• _ASSIGNMENT_
Please transcribe word for word the part of the passage on EchoStar's financial troubles starting at "On June 6, 2025, it" and ending at "failed debt-exchange offer.".

**** TEXT UNDER STUDY ****

On June 6, 2025, it was reported that EchoStar Corporation was considering filing for Chapter 11 bankruptcy protection amid an ongoing Federal Communications Commission (FCC) investigation into its compliance with federal 5G obligations. The FCC’s actions had severely limited EchoStar’s ability to make strategic decisions regarding the growth and investment of its Boost Mobile business. EchoStar had also missed over $500 million in interest payments, while DirecTV had terminated its agreement to acquire EchoStar’s satellite television business over a failed debt-exchange offer.

EchoStar warned in July 2026 that Hughes Network Systems was preparing to file for bankruptcy within days to address long-term debt. Hughes Satellite Systems Corporation and certain U.S. subsidiaries, including Hughes Network Systems, LLC, subsequently filed for Chapter 11 bankruptcy protection on August 2, 2026, amid approximately $1.5 billion in maturing debt obligations. The filing followed a decline of 59,000 HughesNet broadband subscribers during the second quarter of 2026, leaving the service with approximately 622,000 subscribers. As part of the resulting restructuring, Hughes planned to lay off approximately 400 of its 1,275 employees while continuing to serve its satellite customers.

**** DATA FOR REVIEW ****

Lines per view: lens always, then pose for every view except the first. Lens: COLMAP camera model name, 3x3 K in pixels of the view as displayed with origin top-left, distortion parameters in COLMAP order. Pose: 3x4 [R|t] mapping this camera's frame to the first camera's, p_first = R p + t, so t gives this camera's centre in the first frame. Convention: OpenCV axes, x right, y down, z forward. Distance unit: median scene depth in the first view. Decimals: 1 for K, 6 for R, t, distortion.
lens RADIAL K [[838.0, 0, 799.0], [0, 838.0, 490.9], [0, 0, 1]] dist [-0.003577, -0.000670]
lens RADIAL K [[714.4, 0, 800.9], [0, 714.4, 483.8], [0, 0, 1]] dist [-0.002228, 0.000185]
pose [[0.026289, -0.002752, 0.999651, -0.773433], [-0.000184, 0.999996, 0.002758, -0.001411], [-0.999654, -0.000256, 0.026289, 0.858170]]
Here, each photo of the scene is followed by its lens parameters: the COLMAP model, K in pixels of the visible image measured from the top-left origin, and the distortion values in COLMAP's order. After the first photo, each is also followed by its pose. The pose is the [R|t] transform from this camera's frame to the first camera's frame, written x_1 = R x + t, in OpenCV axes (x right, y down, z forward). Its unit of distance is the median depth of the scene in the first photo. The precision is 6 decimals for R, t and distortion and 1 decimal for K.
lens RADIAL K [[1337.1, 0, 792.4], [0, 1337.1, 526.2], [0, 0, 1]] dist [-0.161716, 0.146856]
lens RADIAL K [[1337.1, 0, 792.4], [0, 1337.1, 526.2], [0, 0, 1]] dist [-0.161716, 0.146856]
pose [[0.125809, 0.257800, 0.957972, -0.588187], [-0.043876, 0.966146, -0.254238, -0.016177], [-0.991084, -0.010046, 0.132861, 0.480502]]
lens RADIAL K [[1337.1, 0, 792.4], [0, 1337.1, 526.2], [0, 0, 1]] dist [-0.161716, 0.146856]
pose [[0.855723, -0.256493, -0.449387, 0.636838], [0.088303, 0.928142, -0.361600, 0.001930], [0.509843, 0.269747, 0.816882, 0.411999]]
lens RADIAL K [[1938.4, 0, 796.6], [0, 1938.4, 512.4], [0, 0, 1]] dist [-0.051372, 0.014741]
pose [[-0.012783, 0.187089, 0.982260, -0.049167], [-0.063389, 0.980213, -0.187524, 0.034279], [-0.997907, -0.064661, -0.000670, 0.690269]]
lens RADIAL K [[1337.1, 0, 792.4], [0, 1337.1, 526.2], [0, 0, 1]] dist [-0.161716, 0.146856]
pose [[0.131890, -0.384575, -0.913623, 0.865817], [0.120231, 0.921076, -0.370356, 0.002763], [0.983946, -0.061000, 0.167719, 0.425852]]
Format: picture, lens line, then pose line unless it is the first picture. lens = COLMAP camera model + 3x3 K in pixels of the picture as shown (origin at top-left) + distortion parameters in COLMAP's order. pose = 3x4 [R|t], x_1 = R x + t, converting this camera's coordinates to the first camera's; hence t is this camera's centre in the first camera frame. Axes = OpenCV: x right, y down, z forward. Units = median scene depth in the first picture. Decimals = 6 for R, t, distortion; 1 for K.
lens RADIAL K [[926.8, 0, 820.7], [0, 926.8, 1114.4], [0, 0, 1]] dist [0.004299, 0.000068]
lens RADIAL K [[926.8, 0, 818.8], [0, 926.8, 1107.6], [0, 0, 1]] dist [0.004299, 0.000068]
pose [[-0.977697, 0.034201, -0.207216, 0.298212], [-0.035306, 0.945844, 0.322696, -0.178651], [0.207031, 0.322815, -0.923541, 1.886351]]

****

• _RESPONSE TO THIS TASK_
On June 6, 2025, it was reported that EchoStar Corporation was considering filing for Chapter 11 bankruptcy protection amid an ongoing Federal Communications Commission (FCC) investigation into its compliance with federal 5G obligations. The FCC’s actions had severely limited EchoStar’s ability to make strategic decisions regarding the growth and investment of its Boost Mobile business. EchoStar had also missed over $500 million in interest payments, while DirecTV had terminated its agreement to acquire EchoStar’s satellite television business over a failed debt-exchange offer.